One thing which can get overlooked in ski mountaineering racing is technique.  We focus on our technique with transitions, but less time on the real speed booster (and effort savings) our skinning technique.  Reading an article on cross country ski racing a few years ago, the author talked about how the best racers in the world weren't just great athletes, they were great skiers too.  This got me to thinking about skimo racing, how can we get faster, spend less energy, and catch our European competitors?  The answer was lying there right in front of me, Technique.
(Photo Above:  Ian Gale heading out for a light ski before competition, Andorra.  Note:  Very relaxed and efficient position)
To give you an idea of what I mean, have you ever tried skinning fast with no poles?  A difficult task to do without flailing or stepping out of the skin track while using large amounts of energy.  But finding that effeciency is not easy, and as with all training, there is no short cut.  The first thing to immediately address is core strength and balance.  A strong core will not only help every other aspect of your training, but if built over the summer and fall, even a few years, will drastically improve this poleless wobble.  Slacklining, or standing on a core ball, while in different positions, doing squats, and playing catch against a wall with a regular core ball (later upgrading to a medicine ball or other exercises) will help strengthen your core, and solidify your balance as seen in the video below.  Pardon the music and length, but you get the idea.

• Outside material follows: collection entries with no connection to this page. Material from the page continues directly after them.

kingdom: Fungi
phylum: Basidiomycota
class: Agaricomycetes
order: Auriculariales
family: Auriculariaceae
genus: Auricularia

When old man winter does show his face, and sport specific training commences, and the off-season training will pay off.  You can begin your technique sessions by skinning on a flat surface to improve glide technique.  This will help your overall stride effeciency and technique even on steeper angles, by allowing your body to be more relaxed and focus on breathing.  Then after you begin to feel more and more comfortable, you can begin to add in skinning on an incline to improve power technique.  Your goal during both exercises will be to look and feel as stable as you would feel with poles.  When you introduce your poles back into the equation, they will just act as a power boost, allowing you to skin with a massive amount more efficiency.  The movie below shows the Spanish Skimo Team training technique on flats this way.
As Skimo Racers many of us put a huge amount of power behind each stride, which is what gives us a faster cadence and therefore speed, but it does come with a cost.  The harder we go the harder it is to maintain our balance.  Our core begins working hard again, correcting our path, in order to keep us in the skin track.  The downward spiral continues from there.  So the more practice and technique work Ski Mountaineering Racers can get, the faster they will go, by allowing the body to concentrate on breathing and not balancing.